Kommentar von H.-J. Bidmon

Diese Arbeit liefert gute Einblicke bezüglich der Habitatnutzung und Ernährungsweise von Waldschildkröten. Sie zeigt auch, wie unterschiedlich und vielschichtig die Betrachtung der Samenverbreitung aus Sicht des Botanikers und Forstbiologen sein kann. Dabei ist es eigentlich aus unvoreingenommener Sicht auch interessant, dass der Verbreitungsqualität die höhere Bedeutung beigemessen werden sollte. Wir sind, und das fällt beim Lesen dieser Arbeit auch auf, häufig geneigt, den quantitativen Aspekt überzubewerten, vielleicht weil quantitative Aspekte leichter zu erfassen sind oder sich quantitative Unterschiede leichter statistisch absichern lassen. Aber seien wir doch mal ehrlich, wie würde ein Ur- oder Regenwald aussehen oder überleben können, wenn große Mengen an Samen und Keimlingen aufwachsen würden.
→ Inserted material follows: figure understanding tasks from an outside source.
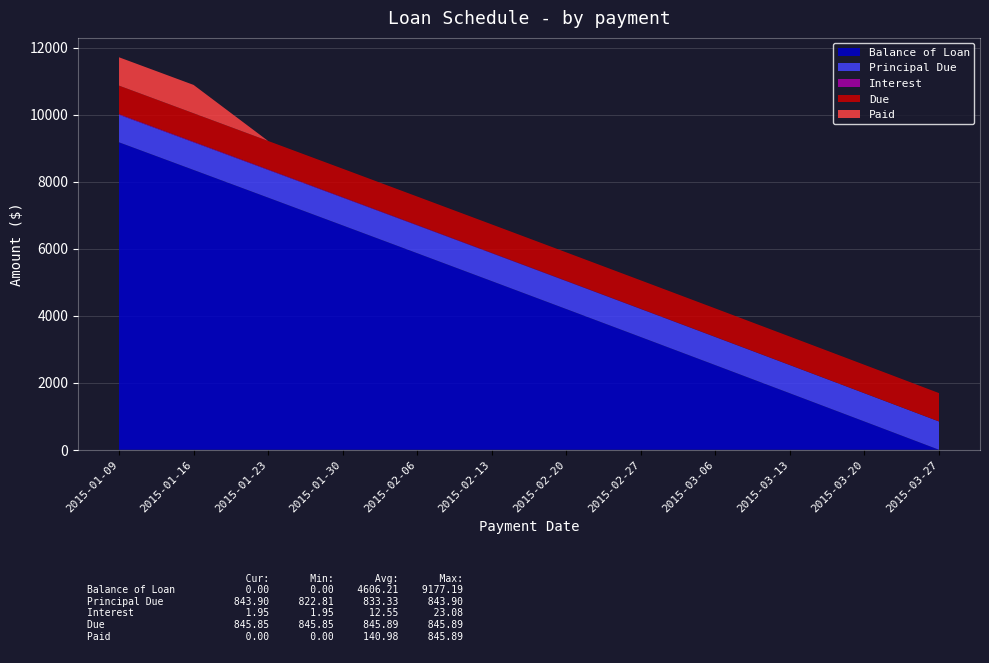

Reading right to left, transcribe all the data shown in this chart.

Balance of Loan: 0.0	843.9	1685.9	2526.0	3364.1	4200.3	5034.6	5866.9	6697.3	7525.9	8352.5	9177.2
Principal Due: 843.9	842.0	840.1	838.1	836.2	834.3	832.4	830.4	828.5	826.6	824.7	822.8
Interest: 1.9	3.9	5.8	7.8	9.7	11.6	13.5	15.5	17.4	19.3	21.2	23.1
Due: 845.9	845.9	845.9	845.9	845.9	845.9	845.9	845.9	845.9	845.9	845.9	845.9
Paid: 0.0	0.0	0.0	0.0	0.0	0.0	0.0	0.0	0.0	0.0	845.9	845.9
Es wäre sicher kein überlebensfähiger Wald mit langlebigen Bäumen, sondern bestenfalls eine Wiese oder ein Gebüsch mit vielen einjährigen Pflanzenarten. Genau das haben auch diese Botaniker beobachtet; die Samen kurzlebigerer Pionierpflanzen keimen und wachsen in großer Zahl, während die Samen aus Früchten langlebiger Bäume sich in Bezug auf das langfristige Überleben im sumpfigen Boden schwer tun, selbst wenn genug Lichteinfall in diesen offenen Stellen vorhanden ist. Denn diese sumpfigen Waldbereiche bleiben wahrscheinlich deshalb relativ offen, weil sich dort großwerdende Bäume mit breiter schwer Baumkrone im weichen Boden nicht oder nur an wenigen geeigneten Stellen halten können. Um die Bedeutung der Schildkröten für die Verbreitung der Samen langlebiger großer Bäume zu erfassen, müsste man die Frage vielleicht anders stellen und die Erhebung anders planen nämlich: Wie lange dauert es, bis eine Waldlichtung, die durch das Umstürzen eines alten Baumes entstanden ist, wieder von einem Keimling eines Baumes ausgefüllt ist, in einem Habitat mit Schildkröten im Vergleich zu einem Habitat ohne Schildkröten. Zu frugivorer Ernährung siehe auch Bidmon (2009).

Literatur

Bidmon, H.-J. (2009): Ernährungsgrundlagen und Darmpassagezeiten bei herbivoren Landschildkröten – oder wie selektierende Nahrungsgeneralisten auch unter extremen Bedingungen überleben: Eine Übersicht. – Schildkröten im Fokus 6(1): 3-26 ➚.